# Dark Power pro 11 defekt?



## mitchie0815 (26. März 2016)

Hallo,

heute startete mein PC urplötzlich nicht mehr, im Moment des Einschaltens macht es "klack" und das wars.
Ich habe alles abgeklemmt bis aufs Mainboard, keine Änderung.
Zuletzt habe ich ein anderes Mainboard an das Netzteil geklemmt. Solange nur der ATX Stecker angeschlossen wird, leuchten auf dem Mainboard alle LEDS. Sobald aber der 8 polige 12 Volt Stecker für den prozessor auch angeschlossen wird, das Nezteil eingeschaltet  und dann das Mainboard per Powertaste eingeschaltet wird, macht das Netzteil "klick" und das wars. Schaltet man danndas Netzteil per ein/aus Schalter wieder aus, macht es nach einigen Sekunden wieder "klick".

Kann es sein, daß das Netzteil defekt ist? 

Es ist ein Dark Power pro 11 mit 850 Watt, welches erst 10 Wochen alt ist,da finde ich einen Defekt sehr ungewöhnlich.


----------



## lefskij (26. März 2016)

mitchie0815 schrieb:


> Ich habe alles abgeklemmt bis aufs Mainboard, keine Änderung.



Hi mitchie0815,

es wäre sehr hilfreich etwas über Deine Hardware zu erfahren, mit den Angaben kann man leider nicht viel anfangen - Du hast ja nichts preisgegeben...

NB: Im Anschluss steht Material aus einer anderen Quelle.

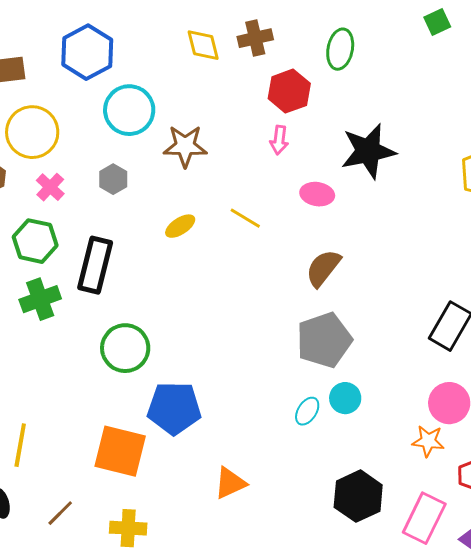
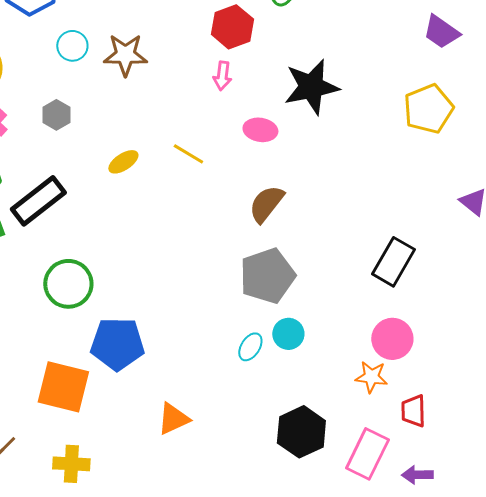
cyan circle: (129, 110) -> (72, 46), size x0.6
brown star: (185, 146) -> (125, 55), moved
black rectangle: (95, 265) -> (38, 201), turned 38

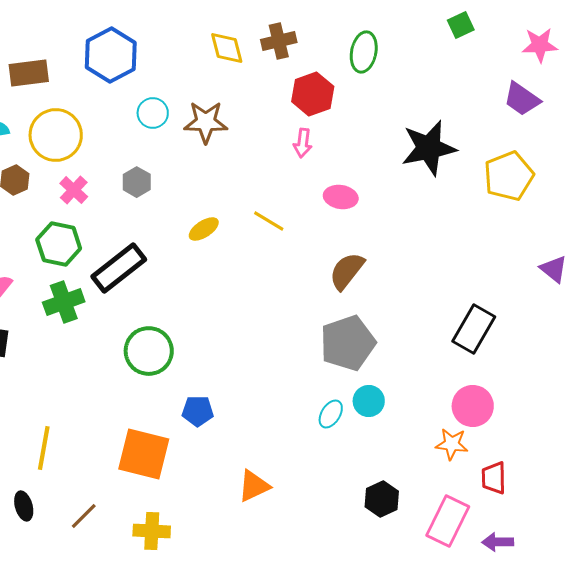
black star: (311, 87) -> (429, 148), moved
blue pentagon: (117, 344) -> (198, 411), size x0.6
black hexagon: (301, 432) -> (382, 499), size x0.7

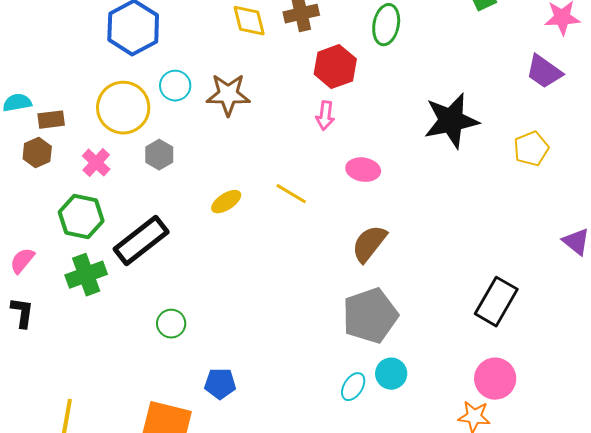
brown rectangle: (29, 73) -> (51, 120), moved, size x0.7
yellow circle: (56, 135) -> (123, 108), moved
yellow pentagon: (509, 176) -> (531, 149), size x0.7
green circle: (149, 351) -> (171, 324), size x0.6

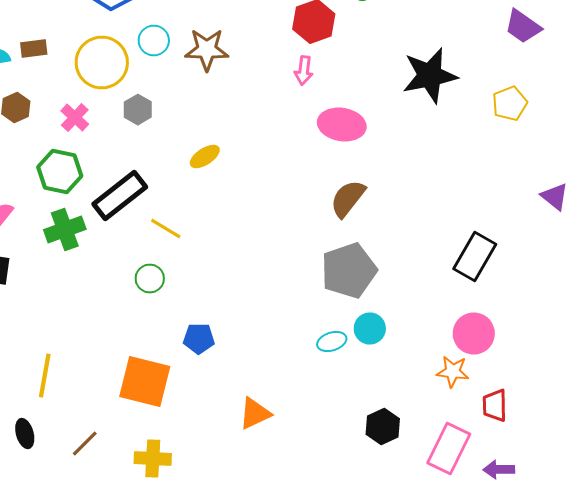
brown rectangle: (51, 120) -> (34, 48), moved
pink ellipse: (363, 170) -> (342, 124), size x1.4
yellow line: (291, 194) -> (166, 228), moved
cyan ellipse: (353, 387) -> (332, 342), turned 40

Hast Du eventuell Verlängerungs-Kabel für Deine Komponenten verwendet?
Falls ja könnte das ein Grund für den Streik des Netzteils sein. Ich hatte vor kurzem einen "Mainboard-Meltdown", vermutlich wegen der falschen Verlängerungen für meine Grafikkarten. Dabei ist die Hauptplatine stark beschädigt worden und ich bin mittlerweile sicher, dass es an falscher Polung gelegen hat.

Liste doch mal alle Komponenten auf und was Du in letzter Zeit verändert hast.

Viele Grüße

lefskij


----------



## warawarawiiu (26. März 2016)

Hatte das gleiche problem mit meine dp pro 11 850watt.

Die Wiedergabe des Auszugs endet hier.